President Bola Ahmed Tinubu has submitted a fresh request to the National Assembly for approval to secure an external loan package totaling $21.5 billion, alongside additional domestic borrowing of ₦758 billion, earmarked for the settlement of pension obligations.
This development comes amid growing concerns over Nigeria’s escalating debt profile, which currently stands at ₦144 trillion—an equivalent of approximately $94 billion. If approved, the new external loan could push the nation’s total public debt closer to the $100 billion mark, a symbolic threshold that has raised alarm among economists and citizens alike.

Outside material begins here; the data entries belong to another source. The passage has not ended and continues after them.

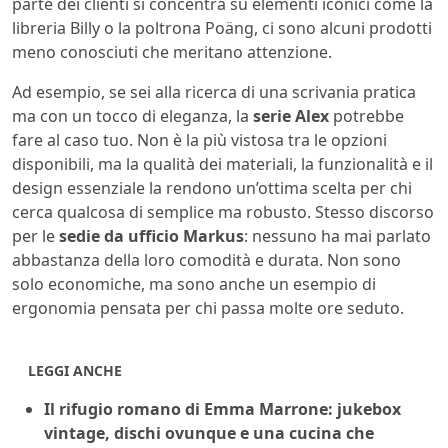
parte dei clienti si concentra su elementi iconici come la
libreria Billy o la poltrona Poäng, ci sono alcuni prodotti
meno conosciuti che meritano attenzione.
Ad esempio, se sei alla ricerca di una scrivania pratica
ma con un tocco di eleganza, la
serie Alex
potrebbe
fare al caso tuo. Non è la più vistosa tra le opzioni
disponibili, ma la qualità dei materiali, la funzionalità e il
design essenziale la rendono un’ottima scelta per chi
cerca qualcosa di semplice ma robusto. Stesso discorso
per le
sedie da ufficio Markus
: nessuno ha mai parlato
abbastanza della loro comodità e durata. Non sono
solo economiche, ma sono anche un esempio di
ergonomia pensata per chi passa molte ore seduto.
LEGGI ANCHE
Il rifugio romano di Emma Marrone: jukebox
vintage, dischi ovunque e una cucina che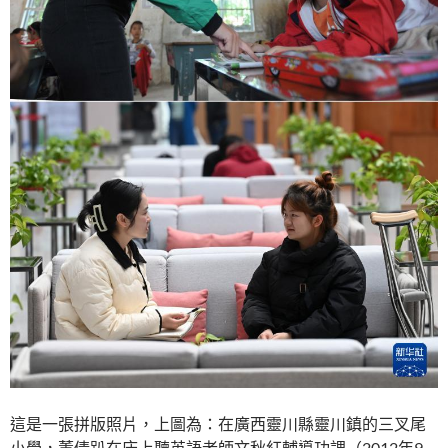
這是一張拼版照片，上圖為：在廣西靈川縣靈川鎮的三叉尾
小學，董倩趴在床上聽英語老師文秋紅輔導功課（2012年9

The presidency has yet to publish a detailed breakdown of how the new loans will be spent or what safeguards are in place to ensure transparency and efficiency. However, critics are questioning the growing debt burden in the face of Nigeria's underwhelming development outcomes, rising unemployment, and inflation.
"With debt rising and development lagging, who is really benefiting from these loans?" a concerned analyst asked on social media, reflecting a widespread sentiment among Nigerians increasingly skeptical of government borrowing.
Economic experts warn that continued reliance on loans without visible improvements in infrastructure, education, healthcare, or economic diversification could mortgage the country’s future and stifle long-term growth.
The National Assembly is expected to deliberate on the request in the coming days.